_Data excerpts_:
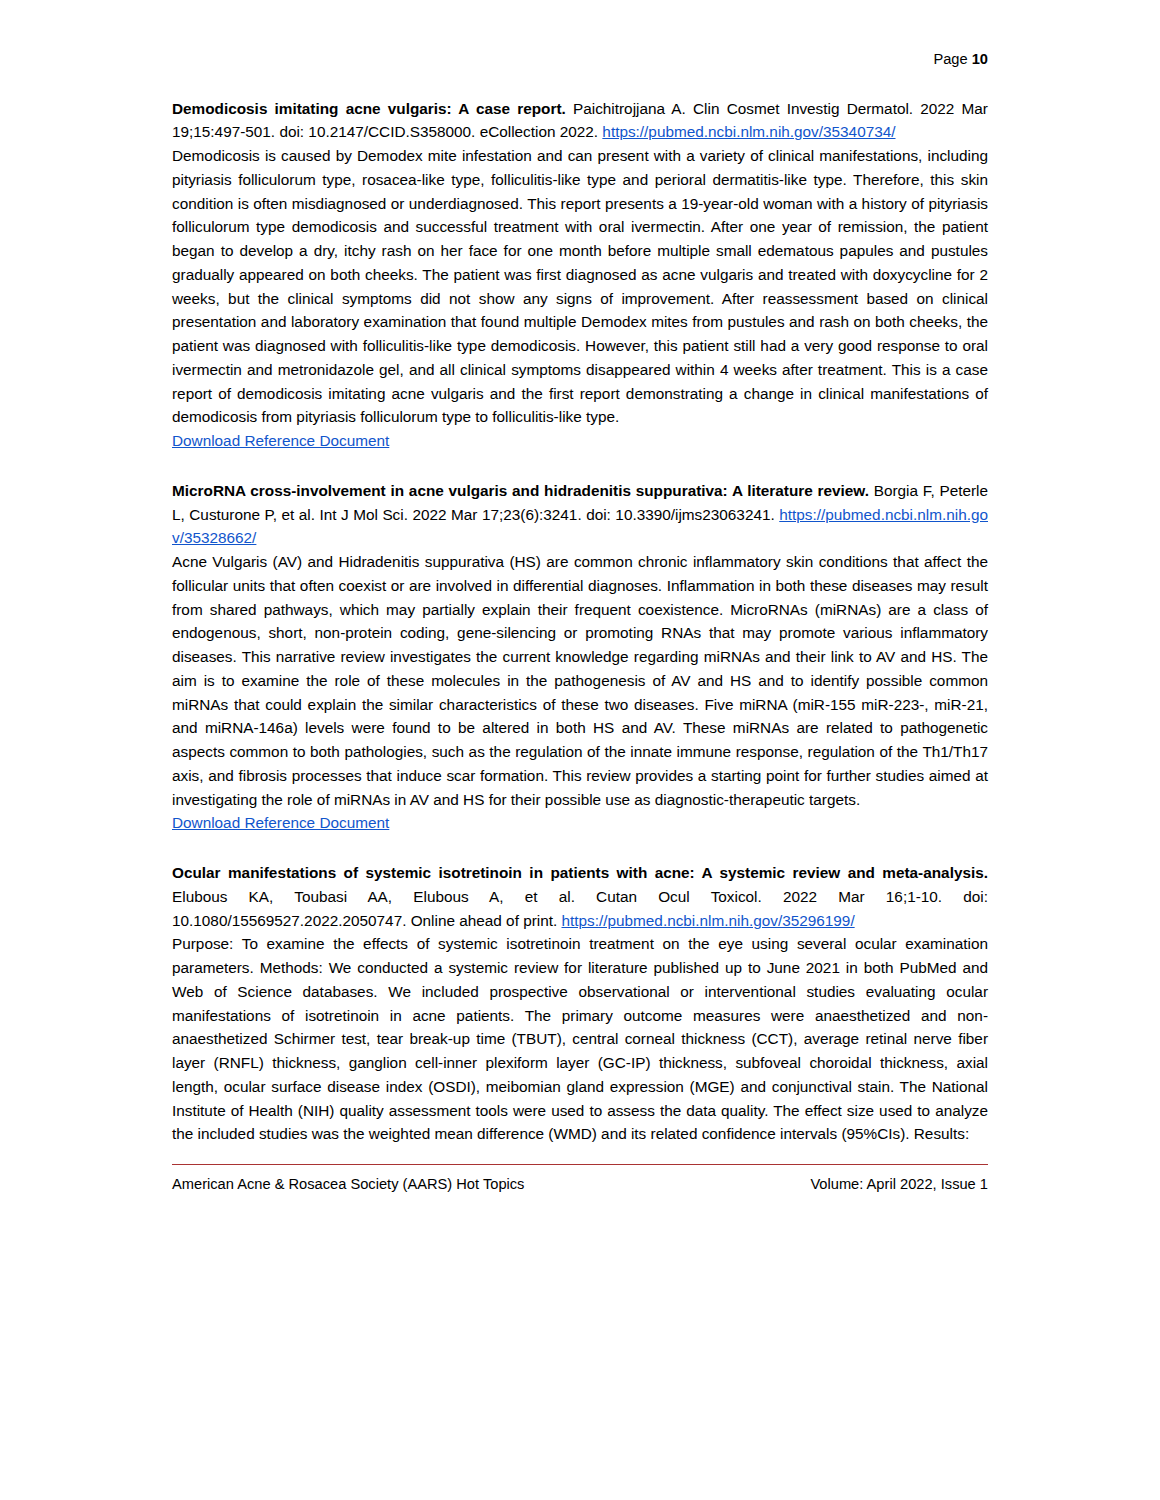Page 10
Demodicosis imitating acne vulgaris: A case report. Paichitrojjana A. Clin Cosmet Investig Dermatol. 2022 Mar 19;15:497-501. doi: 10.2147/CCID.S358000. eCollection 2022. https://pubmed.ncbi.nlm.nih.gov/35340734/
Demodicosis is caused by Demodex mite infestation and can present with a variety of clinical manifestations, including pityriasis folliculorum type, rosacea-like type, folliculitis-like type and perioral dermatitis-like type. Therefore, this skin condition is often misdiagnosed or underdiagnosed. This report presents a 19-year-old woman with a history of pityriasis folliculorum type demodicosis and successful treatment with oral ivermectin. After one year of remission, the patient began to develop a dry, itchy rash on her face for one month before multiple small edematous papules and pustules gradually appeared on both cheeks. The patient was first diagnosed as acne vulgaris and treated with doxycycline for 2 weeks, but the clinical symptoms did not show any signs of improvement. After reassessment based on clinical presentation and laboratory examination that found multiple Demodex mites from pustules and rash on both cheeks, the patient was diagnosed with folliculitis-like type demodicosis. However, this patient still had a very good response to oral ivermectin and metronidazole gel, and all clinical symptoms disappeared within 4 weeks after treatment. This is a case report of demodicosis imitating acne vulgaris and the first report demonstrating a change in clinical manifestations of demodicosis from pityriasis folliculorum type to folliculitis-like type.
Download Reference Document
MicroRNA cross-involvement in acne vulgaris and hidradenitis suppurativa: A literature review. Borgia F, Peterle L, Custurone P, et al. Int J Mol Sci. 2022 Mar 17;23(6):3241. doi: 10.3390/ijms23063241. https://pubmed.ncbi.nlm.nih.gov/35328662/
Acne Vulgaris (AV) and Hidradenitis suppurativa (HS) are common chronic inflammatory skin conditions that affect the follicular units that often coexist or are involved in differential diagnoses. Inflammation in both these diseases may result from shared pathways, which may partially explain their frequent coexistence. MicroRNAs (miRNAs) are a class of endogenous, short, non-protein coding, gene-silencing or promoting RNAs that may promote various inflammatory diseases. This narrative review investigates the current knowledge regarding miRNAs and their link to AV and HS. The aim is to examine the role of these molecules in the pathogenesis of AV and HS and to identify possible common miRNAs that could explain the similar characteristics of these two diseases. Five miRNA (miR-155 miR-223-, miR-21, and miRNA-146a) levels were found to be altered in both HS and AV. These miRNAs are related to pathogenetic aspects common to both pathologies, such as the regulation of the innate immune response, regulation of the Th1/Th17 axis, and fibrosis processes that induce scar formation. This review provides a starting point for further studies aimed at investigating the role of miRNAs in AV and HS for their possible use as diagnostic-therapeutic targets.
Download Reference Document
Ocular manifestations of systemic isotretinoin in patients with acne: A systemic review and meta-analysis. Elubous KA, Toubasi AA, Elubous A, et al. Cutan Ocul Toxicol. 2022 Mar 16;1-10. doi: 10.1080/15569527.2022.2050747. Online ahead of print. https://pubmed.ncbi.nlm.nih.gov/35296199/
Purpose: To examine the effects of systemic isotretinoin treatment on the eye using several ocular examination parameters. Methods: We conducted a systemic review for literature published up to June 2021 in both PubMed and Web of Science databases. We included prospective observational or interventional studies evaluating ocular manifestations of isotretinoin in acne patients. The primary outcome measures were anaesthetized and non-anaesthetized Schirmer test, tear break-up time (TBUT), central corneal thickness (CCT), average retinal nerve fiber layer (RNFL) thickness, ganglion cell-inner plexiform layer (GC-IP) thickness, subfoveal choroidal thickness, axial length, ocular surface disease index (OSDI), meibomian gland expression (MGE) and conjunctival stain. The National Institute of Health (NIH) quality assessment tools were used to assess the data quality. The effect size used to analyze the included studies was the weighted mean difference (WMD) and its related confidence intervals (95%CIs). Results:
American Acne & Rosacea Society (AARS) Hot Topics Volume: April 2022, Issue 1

...

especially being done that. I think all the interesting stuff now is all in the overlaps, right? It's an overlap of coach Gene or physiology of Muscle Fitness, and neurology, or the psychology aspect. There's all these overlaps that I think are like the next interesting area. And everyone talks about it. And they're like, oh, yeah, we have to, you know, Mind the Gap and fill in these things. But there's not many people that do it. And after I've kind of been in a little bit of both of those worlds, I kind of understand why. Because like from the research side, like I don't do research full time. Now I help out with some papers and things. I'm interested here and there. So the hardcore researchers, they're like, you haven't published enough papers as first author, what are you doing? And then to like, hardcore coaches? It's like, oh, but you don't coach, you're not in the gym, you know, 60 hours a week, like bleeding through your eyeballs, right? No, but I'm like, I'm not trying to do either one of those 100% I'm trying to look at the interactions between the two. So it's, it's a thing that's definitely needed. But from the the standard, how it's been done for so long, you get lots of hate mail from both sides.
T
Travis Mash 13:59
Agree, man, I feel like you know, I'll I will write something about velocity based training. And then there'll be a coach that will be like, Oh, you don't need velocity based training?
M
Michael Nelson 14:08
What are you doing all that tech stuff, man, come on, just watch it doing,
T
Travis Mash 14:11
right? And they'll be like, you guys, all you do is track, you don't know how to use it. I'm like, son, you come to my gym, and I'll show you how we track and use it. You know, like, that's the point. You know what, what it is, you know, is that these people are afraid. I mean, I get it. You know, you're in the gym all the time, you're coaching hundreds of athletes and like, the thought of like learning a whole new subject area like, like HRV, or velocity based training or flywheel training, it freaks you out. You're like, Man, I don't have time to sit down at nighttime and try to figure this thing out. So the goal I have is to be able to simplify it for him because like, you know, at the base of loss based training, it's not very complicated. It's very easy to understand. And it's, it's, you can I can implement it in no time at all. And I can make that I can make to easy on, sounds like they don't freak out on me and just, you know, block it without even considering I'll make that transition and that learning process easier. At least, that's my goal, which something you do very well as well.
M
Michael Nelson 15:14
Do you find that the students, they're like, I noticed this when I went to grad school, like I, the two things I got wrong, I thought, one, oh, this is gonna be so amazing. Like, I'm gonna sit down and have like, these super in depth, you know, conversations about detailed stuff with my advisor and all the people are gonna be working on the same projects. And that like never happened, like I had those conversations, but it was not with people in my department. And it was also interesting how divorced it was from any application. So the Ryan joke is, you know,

_Your assignment_: For the lines above, output exactly those from the line containing "Michael Nelson 15:14" through the line containing "Do you find", and skip the others.

_Solution for this task_:
Michael Nelson 15:14
Do you find that the students, they're like, I noticed this when I went to grad school, like I, the two things I got wrong, I thought, one, oh, this is gonna be so amazing. Like, I'm gonna sit down and have like, these super in depth, you know, conversations about detailed stuff with my advisor and all the people are gonna be working on the same projects. And that like never happened, like I had those conversations, but it was not with people in my department. And it was also interesting how divorced it was from any application. So the Ryan joke is, you know,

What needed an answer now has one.